PROBLEM TO WORK ON: Reproduce, character for character, the entries from their opening line through the line with "長野県富士見町で産休・育休取得実績ありで求人を出している主".

RAW DATA:
- - - - -
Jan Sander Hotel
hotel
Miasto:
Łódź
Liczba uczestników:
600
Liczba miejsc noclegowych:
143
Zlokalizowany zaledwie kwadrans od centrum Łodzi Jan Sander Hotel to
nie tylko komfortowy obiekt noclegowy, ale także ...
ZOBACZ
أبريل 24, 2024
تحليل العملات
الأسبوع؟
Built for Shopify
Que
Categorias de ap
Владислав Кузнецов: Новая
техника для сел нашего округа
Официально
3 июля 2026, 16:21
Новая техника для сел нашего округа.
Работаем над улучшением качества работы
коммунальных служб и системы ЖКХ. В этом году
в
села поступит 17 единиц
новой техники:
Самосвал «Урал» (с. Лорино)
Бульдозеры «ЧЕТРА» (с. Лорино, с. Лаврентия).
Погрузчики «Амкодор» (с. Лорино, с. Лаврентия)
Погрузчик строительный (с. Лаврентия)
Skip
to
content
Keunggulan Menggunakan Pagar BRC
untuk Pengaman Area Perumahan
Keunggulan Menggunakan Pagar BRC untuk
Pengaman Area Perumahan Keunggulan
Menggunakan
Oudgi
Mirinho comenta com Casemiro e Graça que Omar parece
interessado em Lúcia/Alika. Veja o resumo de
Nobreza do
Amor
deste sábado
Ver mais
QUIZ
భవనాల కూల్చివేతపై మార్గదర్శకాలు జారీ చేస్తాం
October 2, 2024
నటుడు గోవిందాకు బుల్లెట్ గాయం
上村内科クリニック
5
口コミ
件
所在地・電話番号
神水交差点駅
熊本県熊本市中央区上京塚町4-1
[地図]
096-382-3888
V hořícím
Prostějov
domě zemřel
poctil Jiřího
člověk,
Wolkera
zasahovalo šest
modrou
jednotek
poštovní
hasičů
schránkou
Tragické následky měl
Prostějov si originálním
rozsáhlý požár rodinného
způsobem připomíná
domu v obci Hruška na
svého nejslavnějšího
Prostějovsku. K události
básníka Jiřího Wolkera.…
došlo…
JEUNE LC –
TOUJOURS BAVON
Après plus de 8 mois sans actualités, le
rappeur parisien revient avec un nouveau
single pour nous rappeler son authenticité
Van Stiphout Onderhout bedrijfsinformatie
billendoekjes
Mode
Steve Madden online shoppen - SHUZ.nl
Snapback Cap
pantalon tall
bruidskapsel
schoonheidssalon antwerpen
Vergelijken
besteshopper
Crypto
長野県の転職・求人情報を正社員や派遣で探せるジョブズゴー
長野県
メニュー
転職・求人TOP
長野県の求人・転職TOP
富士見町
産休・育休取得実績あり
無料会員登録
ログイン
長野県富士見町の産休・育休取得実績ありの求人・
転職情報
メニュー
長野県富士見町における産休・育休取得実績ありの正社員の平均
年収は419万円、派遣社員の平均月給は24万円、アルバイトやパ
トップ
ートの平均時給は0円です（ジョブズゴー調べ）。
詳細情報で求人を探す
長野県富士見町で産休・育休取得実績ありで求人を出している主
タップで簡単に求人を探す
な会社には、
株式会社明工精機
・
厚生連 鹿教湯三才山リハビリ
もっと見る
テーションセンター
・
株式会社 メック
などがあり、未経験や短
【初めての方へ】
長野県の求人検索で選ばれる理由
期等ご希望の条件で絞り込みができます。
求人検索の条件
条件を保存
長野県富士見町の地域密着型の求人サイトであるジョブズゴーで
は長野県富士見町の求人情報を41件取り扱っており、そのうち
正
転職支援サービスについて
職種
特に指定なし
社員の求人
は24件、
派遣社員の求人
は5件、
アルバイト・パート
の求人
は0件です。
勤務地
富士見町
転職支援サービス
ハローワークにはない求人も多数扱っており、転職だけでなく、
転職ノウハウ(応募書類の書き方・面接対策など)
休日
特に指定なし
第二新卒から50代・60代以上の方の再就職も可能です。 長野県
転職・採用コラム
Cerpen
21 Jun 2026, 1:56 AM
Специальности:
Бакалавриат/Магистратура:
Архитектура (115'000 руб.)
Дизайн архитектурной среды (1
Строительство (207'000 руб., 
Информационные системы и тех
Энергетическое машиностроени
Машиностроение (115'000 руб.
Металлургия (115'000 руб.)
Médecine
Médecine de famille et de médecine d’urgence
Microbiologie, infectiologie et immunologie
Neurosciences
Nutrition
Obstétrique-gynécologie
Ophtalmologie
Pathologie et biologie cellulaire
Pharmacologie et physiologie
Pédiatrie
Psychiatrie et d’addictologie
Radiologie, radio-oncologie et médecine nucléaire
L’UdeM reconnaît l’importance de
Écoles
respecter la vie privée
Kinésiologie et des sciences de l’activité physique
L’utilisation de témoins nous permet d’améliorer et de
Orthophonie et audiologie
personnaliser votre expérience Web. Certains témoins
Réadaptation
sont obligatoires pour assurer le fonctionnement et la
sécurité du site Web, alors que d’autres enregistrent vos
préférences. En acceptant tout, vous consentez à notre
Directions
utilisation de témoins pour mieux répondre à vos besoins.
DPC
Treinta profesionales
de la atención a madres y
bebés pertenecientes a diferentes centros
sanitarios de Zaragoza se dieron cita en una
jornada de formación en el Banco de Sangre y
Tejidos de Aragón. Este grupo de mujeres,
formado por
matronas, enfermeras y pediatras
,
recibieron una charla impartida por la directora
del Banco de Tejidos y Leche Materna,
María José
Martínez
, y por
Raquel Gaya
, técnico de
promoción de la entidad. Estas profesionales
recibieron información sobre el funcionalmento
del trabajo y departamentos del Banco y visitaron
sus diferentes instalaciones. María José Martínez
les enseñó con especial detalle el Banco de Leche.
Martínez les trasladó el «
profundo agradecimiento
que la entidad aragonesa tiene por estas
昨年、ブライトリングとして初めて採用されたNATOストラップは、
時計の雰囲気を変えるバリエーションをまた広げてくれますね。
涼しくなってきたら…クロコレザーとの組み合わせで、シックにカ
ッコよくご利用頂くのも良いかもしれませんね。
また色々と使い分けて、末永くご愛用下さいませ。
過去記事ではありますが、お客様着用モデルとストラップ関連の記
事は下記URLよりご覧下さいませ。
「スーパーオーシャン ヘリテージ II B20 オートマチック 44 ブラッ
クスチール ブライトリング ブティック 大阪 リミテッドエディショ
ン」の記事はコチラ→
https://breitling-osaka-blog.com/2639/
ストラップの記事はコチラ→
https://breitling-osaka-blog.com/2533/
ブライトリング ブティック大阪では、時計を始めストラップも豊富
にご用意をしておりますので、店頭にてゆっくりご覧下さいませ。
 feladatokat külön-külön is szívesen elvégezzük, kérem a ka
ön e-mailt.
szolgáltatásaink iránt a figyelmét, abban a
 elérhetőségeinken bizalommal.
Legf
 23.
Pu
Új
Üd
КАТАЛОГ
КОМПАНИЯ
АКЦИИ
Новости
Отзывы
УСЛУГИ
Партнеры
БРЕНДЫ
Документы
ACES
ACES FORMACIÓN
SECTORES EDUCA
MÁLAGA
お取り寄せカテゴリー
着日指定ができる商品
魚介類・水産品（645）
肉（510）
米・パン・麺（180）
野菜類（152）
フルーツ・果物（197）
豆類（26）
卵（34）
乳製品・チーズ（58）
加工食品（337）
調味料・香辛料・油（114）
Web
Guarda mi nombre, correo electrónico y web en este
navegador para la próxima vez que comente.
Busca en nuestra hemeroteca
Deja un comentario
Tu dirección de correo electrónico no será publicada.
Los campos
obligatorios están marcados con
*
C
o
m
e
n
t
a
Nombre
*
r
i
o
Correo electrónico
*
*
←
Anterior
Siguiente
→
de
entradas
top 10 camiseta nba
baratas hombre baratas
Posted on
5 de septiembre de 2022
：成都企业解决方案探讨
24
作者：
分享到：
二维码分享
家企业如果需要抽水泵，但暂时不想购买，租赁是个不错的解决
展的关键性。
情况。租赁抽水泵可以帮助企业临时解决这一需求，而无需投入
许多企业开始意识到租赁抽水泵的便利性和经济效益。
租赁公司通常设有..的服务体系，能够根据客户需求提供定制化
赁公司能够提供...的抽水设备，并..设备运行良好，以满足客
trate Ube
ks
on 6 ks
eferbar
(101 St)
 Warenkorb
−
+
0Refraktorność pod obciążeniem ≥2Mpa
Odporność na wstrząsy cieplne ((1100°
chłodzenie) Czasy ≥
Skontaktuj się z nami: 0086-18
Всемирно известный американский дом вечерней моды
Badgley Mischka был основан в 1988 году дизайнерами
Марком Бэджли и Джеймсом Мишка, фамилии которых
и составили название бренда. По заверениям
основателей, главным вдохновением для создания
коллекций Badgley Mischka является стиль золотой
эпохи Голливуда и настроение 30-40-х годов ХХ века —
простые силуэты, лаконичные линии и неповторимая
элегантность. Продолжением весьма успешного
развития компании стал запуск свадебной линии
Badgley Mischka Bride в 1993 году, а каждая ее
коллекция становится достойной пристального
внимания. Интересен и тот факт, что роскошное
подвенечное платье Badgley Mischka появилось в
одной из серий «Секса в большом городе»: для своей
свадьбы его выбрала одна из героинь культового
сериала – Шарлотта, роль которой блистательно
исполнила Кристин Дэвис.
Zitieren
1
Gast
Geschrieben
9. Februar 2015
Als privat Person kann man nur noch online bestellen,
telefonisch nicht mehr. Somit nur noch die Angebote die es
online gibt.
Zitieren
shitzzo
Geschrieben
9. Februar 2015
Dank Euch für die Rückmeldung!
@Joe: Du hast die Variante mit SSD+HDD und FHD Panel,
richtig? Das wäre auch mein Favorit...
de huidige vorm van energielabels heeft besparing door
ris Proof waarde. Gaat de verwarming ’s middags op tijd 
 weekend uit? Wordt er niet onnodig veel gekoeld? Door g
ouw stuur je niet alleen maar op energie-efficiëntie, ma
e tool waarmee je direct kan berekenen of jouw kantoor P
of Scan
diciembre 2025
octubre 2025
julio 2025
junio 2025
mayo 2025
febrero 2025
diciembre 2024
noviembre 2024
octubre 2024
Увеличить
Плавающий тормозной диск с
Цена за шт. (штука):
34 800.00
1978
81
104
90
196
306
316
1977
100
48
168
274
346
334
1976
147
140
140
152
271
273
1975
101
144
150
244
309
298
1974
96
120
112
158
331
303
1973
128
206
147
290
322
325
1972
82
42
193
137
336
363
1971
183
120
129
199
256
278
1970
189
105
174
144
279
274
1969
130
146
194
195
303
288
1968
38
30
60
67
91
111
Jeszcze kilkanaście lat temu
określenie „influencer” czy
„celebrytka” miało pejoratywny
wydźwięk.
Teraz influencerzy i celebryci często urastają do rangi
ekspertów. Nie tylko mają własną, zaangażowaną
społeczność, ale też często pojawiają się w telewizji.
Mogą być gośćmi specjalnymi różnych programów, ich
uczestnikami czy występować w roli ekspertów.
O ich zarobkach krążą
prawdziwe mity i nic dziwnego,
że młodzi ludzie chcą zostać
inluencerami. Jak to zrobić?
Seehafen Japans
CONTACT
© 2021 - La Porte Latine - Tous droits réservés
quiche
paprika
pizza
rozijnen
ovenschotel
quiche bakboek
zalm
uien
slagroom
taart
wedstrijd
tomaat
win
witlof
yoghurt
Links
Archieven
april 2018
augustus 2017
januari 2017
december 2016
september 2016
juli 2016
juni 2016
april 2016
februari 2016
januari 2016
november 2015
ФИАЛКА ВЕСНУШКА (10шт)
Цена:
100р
- - - - -
ANSWER TO THE EXERCISE:
Jan Sander Hotel
hotel
Miasto:
Łódź
Liczba uczestników:
600
Liczba miejsc noclegowych:
143
Zlokalizowany zaledwie kwadrans od centrum Łodzi Jan Sander Hotel to
nie tylko komfortowy obiekt noclegowy, ale także ...
ZOBACZ
أبريل 24, 2024
تحليل العملات
الأسبوع؟
Built for Shopify
Que
Categorias de ap
Владислав Кузнецов: Новая
техника для сел нашего округа
Официально
3 июля 2026, 16:21
Новая техника для сел нашего округа.
Работаем над улучшением качества работы
коммунальных служб и системы ЖКХ. В этом году
в
села поступит 17 единиц
новой техники:
Самосвал «Урал» (с. Лорино)
Бульдозеры «ЧЕТРА» (с. Лорино, с. Лаврентия).
Погрузчики «Амкодор» (с. Лорино, с. Лаврентия)
Погрузчик строительный (с. Лаврентия)
Skip
to
content
Keunggulan Menggunakan Pagar BRC
untuk Pengaman Area Perumahan
Keunggulan Menggunakan Pagar BRC untuk
Pengaman Area Perumahan Keunggulan
Menggunakan
Oudgi
Mirinho comenta com Casemiro e Graça que Omar parece
interessado em Lúcia/Alika. Veja o resumo de
Nobreza do
Amor
deste sábado
Ver mais
QUIZ
భవనాల కూల్చివేతపై మార్గదర్శకాలు జారీ చేస్తాం
October 2, 2024
నటుడు గోవిందాకు బుల్లెట్ గాయం
上村内科クリニック
5
口コミ
件
所在地・電話番号
神水交差点駅
熊本県熊本市中央区上京塚町4-1
[地図]
096-382-3888
V hořícím
Prostějov
domě zemřel
poctil Jiřího
člověk,
Wolkera
zasahovalo šest
modrou
jednotek
poštovní
hasičů
schránkou
Tragické následky měl
Prostějov si originálním
rozsáhlý požár rodinného
způsobem připomíná
domu v obci Hruška na
svého nejslavnějšího
Prostějovsku. K události
básníka Jiřího Wolkera.…
došlo…
JEUNE LC –
TOUJOURS BAVON
Après plus de 8 mois sans actualités, le
rappeur parisien revient avec un nouveau
single pour nous rappeler son authenticité
Van Stiphout Onderhout bedrijfsinformatie
billendoekjes
Mode
Steve Madden online shoppen - SHUZ.nl
Snapback Cap
pantalon tall
bruidskapsel
schoonheidssalon antwerpen
Vergelijken
besteshopper
Crypto
長野県の転職・求人情報を正社員や派遣で探せるジョブズゴー
長野県
メニュー
転職・求人TOP
長野県の求人・転職TOP
富士見町
産休・育休取得実績あり
無料会員登録
ログイン
長野県富士見町の産休・育休取得実績ありの求人・
転職情報
メニュー
長野県富士見町における産休・育休取得実績ありの正社員の平均
年収は419万円、派遣社員の平均月給は24万円、アルバイトやパ
トップ
ートの平均時給は0円です（ジョブズゴー調べ）。
詳細情報で求人を探す
長野県富士見町で産休・育休取得実績ありで求人を出している主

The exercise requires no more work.